THINGS TO DO:
a - In the passage about serial port back-up, rewrite the part between "(12,0 is correct" and "celeste@celestial.stokely.com (Celeste Stokely)", inclusive, swapping "character echo" for "local echo".
b - Continue the serial port back-up thread from its last sentence.

Set up cron job to do a "pstat -S" every 5 minutes or so, saving the
output in a time-stamped file. Note: pstat -S will spew a lot of
information, and you don't need most of it - you only need the portion
that talks about the particular serial port that's attached to your
external gizmo.

For each section of data produced by "pstat -S", look down the DEVICE
column (in this example, it's 12, 0) for your serial port device.
(12,0 is correct for /dev/ttya. 12,1 is ttyb) Follow down the "COUNT"
column and look for large numbers (10,000 - 50,000 or more).

If you save the output of a 'pstat -s' to a time-stamped file, you'll
be able to go back to those files when the system crashes. Look for
increasing buffer COUNT values up to the time when the system crashed.

That will confirm whether your problem is actually caused by serial
port back-up. Figure out how to avoid the back-up : either turn off
character echo, or arrange for the external device to read its own
echoed characters from the serial port.

--------------------------------------
 celeste@celestial.stokely.com (Celeste Stokely)

Absolutely. There can be enough interrupts on a serial port that the
system can appear to grind to a screeching halt. The Sun SPC is a truly
bad board, and can cause no end of problems. If it were my system, I'd
replace the board with a DMA-type serial card from some other vendor.

--------------------------------------
 Karl von Jena <kvj@ix.netcom.com>

I have a similar problem with a graphics tablet. When I reboot the IPX,
the machine and the tablet fail to sync up about 30% of the time,
necessitating another reboot. However, after hundreds of messages just
like yours, it has never locked up the machine.

I am running 4.1.1 or 4.1.2 on these machines however, if that makes a
difference.

PROVIDED MATERIAL:
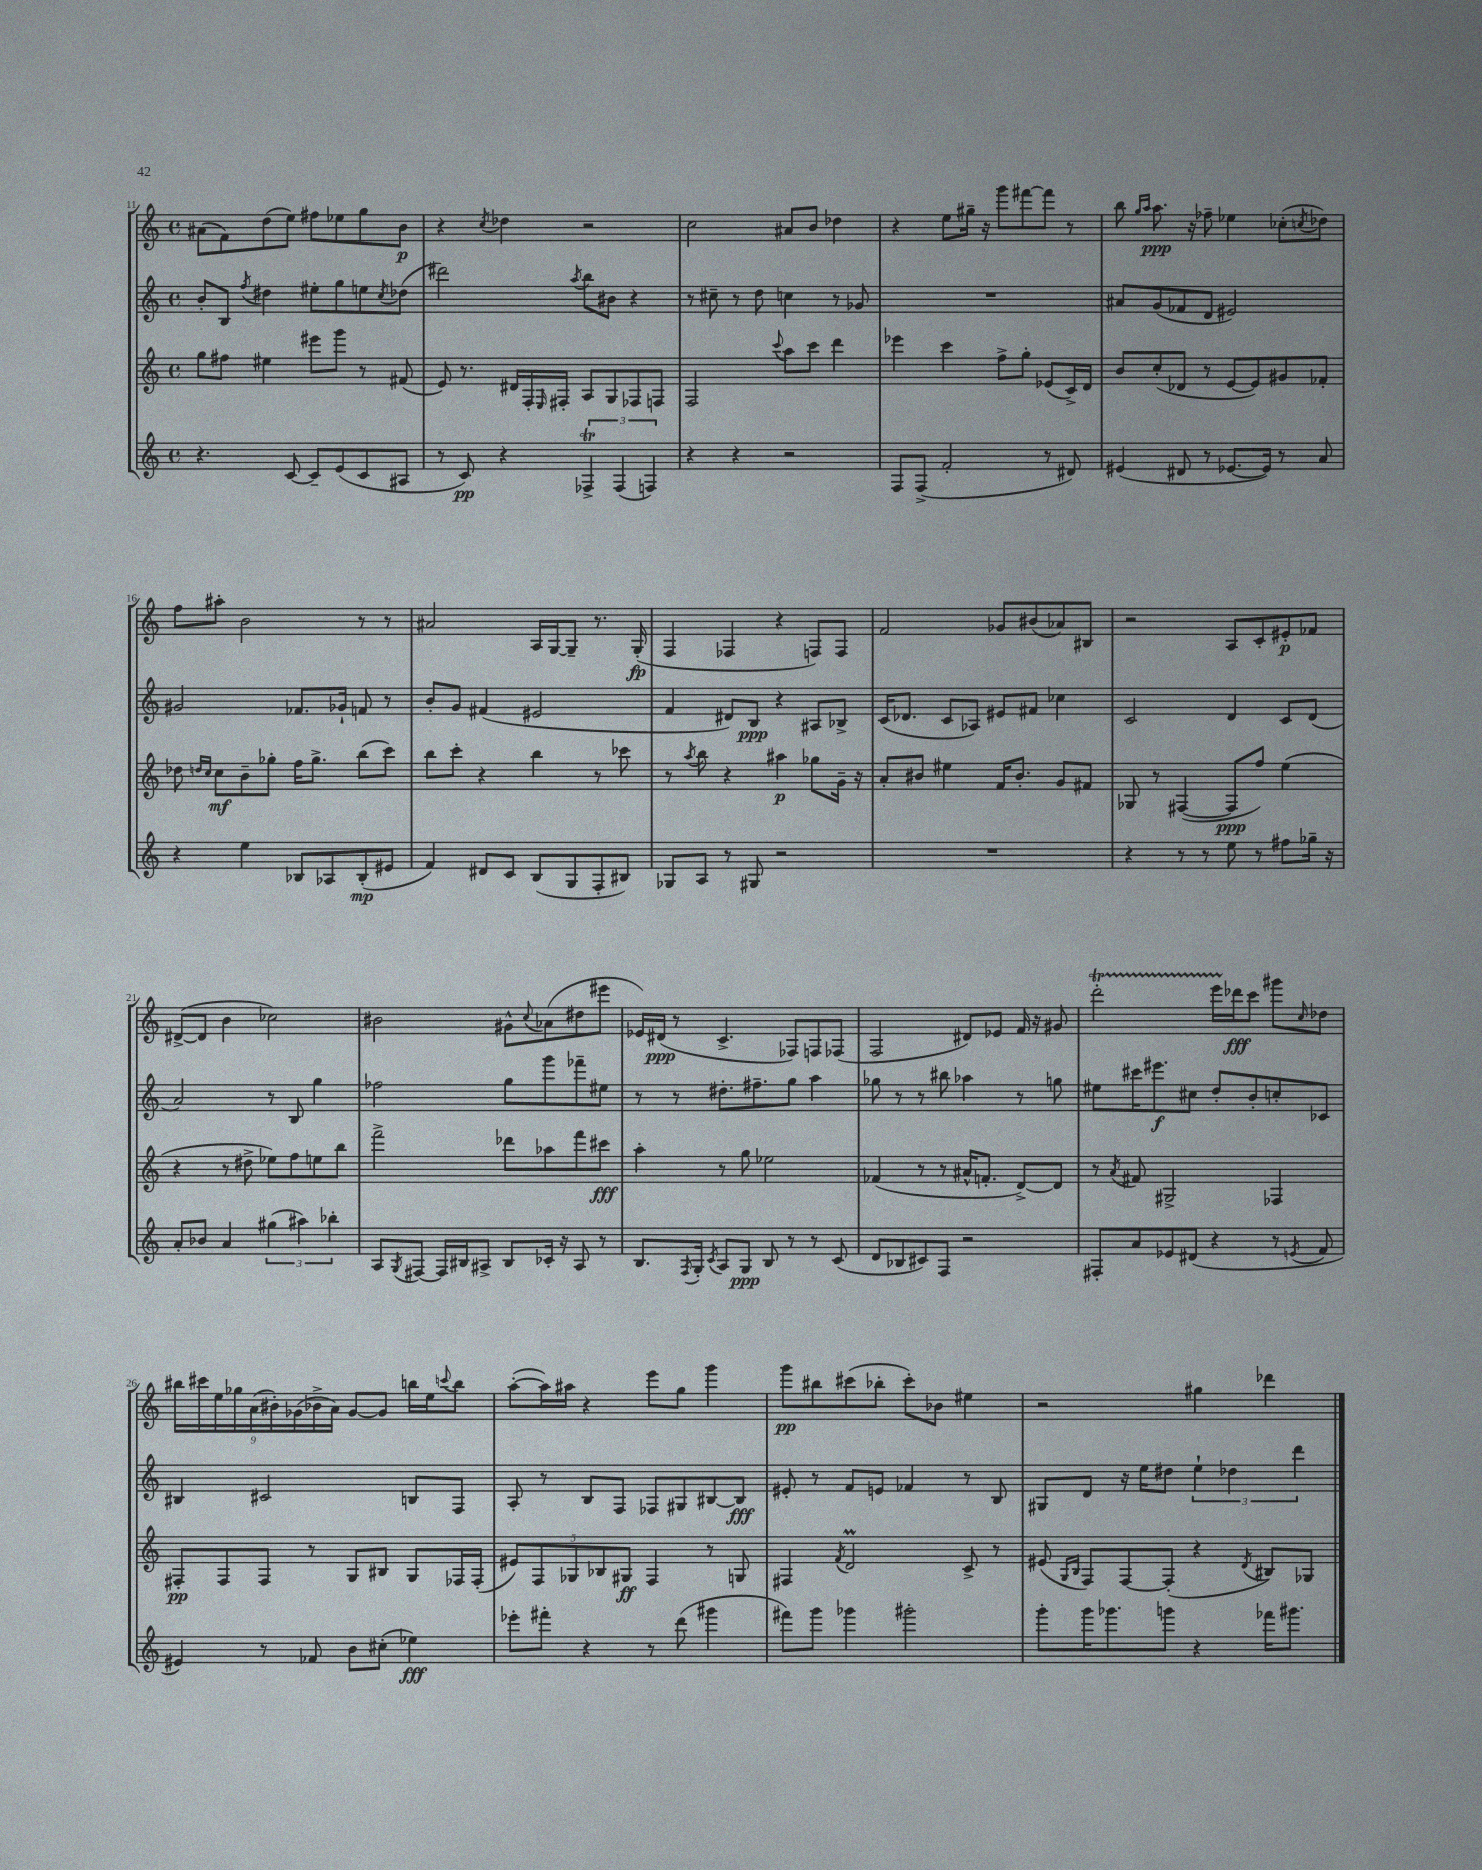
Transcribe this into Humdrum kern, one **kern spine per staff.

ANSWERS FOR THE TASKS:
a -
(12,0 is correct for /dev/ttya. 12,1 is ttyb) Follow down the "COUNT"
column and look for large numbers (10,000 - 50,000 or more).

If you save the output of a 'pstat -s' to a time-stamped file, you'll
be able to go back to those files when the system crashes. Look for
increasing buffer COUNT values up to the time when the system crashed.

That will confirm whether your problem is actually caused by serial
port back-up. Figure out how to avoid the back-up : either turn off
local echo, or arrange for the external device to read its own
echoed characters from the serial port.

--------------------------------------
 celeste@celestial.stokely.com (Celeste Stokely)

b -
BTW, you might want to consider upgrading to 4.1.4, I've found that it
is quite stable.

--------------------------------------
 Glenn Satchell <Glenn.Satchell@Uniq.com.au>

Check vmstat -i on these systems to see what the interrupt load is
like. Something interrupting the hell out of the serial port could
cause some problems. Also make sure yo have the TTY and kernel patches
are installed.

101508-15 SunOS 4.1.3_U1: Sun4m kernel patch
101621-04 SunOS 4.1.3_U1: tty patch

--------------------------------------
 Mariel Feder <unix.support@central.meralco.com.ph>

WE DID HAVE THIS PROBLEM ONCE. I DON'T REMEMBER IF THE STOP-A WAS
DISABLED OR NOT, BUT WHAT HAPPENED WAS THAT WE STARTED GETTING A LOT OF
MESSAGES: SZ0: SILO OVERFLOW, THE MACHINE STARTED TO BE SLOWER AND
SLOWER, AND FINALLY HUNG.

WHEN THAT HAPPENS, TRY TO DISCONNECT WHAT YOU HAVE ON THE SERIAL PORT
TO SEE IF THE PROBLEM DISAPPEARS.

OUR PROBLEM WAS A HARDWARE PROBLEM (I DON'T REMEMBER IF WITH THE PORT
ITSELF OR THE WIRE CONNECTED TO IT).

--------------------------------------
 Stefan Voss <s.voss@terradata.de>

Our Sparc 10s (or better: some of them, others not) have locked up
completely, when the network was heavily overloaded. When we switched
from thinwire to twisted pair, upgraded some machines to 100 MBit and
used a 10/100 MBit switch, these problems did not occur any longer.

But in our case, we got no messages about the zs0 silo overflow. So you
might have a different problem.

Although... I remember an Ultra Sparc, which copmplained all the day
about network cable problems AND zs? silo overflow. These problems
disappeared, when we changed the CPU board (it was defect) and changed
our network. Hence I do not exactly know, what the problem was (but i
suspect the CPU board in our case).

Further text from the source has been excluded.